Dataset entries
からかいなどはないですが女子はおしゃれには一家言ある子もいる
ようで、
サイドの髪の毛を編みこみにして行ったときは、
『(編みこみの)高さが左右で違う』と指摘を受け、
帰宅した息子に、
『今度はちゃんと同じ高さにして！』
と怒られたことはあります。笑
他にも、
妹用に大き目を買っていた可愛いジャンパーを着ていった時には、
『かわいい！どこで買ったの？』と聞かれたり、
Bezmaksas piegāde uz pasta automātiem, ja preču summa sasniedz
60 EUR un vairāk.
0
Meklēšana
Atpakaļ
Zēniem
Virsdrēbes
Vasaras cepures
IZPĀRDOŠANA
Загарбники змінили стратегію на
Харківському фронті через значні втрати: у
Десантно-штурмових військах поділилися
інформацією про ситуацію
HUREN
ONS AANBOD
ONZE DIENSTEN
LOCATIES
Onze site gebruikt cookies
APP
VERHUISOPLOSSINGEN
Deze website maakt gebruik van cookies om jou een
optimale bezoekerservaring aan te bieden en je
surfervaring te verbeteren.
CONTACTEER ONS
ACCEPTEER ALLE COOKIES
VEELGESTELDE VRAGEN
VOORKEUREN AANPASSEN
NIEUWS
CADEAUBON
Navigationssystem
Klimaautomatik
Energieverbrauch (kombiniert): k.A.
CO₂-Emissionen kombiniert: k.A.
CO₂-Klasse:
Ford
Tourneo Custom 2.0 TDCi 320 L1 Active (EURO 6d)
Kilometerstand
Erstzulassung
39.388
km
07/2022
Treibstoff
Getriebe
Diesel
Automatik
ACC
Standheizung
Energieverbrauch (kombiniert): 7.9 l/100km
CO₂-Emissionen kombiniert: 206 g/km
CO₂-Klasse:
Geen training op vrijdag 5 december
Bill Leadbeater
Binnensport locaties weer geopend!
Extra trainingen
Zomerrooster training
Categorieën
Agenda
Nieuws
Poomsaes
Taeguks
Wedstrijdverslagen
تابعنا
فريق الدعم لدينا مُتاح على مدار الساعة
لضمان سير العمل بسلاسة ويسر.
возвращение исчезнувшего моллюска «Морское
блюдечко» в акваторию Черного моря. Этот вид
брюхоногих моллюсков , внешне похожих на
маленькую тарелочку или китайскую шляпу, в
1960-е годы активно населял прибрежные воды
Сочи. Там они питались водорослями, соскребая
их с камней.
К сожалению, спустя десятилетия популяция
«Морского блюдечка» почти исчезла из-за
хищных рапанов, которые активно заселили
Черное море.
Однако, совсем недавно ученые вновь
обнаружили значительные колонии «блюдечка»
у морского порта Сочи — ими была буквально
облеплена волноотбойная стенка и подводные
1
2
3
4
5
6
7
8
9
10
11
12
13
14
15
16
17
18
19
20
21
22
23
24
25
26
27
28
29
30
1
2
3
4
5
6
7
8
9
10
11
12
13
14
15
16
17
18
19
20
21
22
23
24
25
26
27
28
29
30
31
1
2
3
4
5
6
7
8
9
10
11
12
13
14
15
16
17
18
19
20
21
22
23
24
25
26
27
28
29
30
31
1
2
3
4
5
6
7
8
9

_Work to be completed:_
Among the lines of the records above, count those containing the word "Сочи", then give the number by itself.

_Answer area:_
2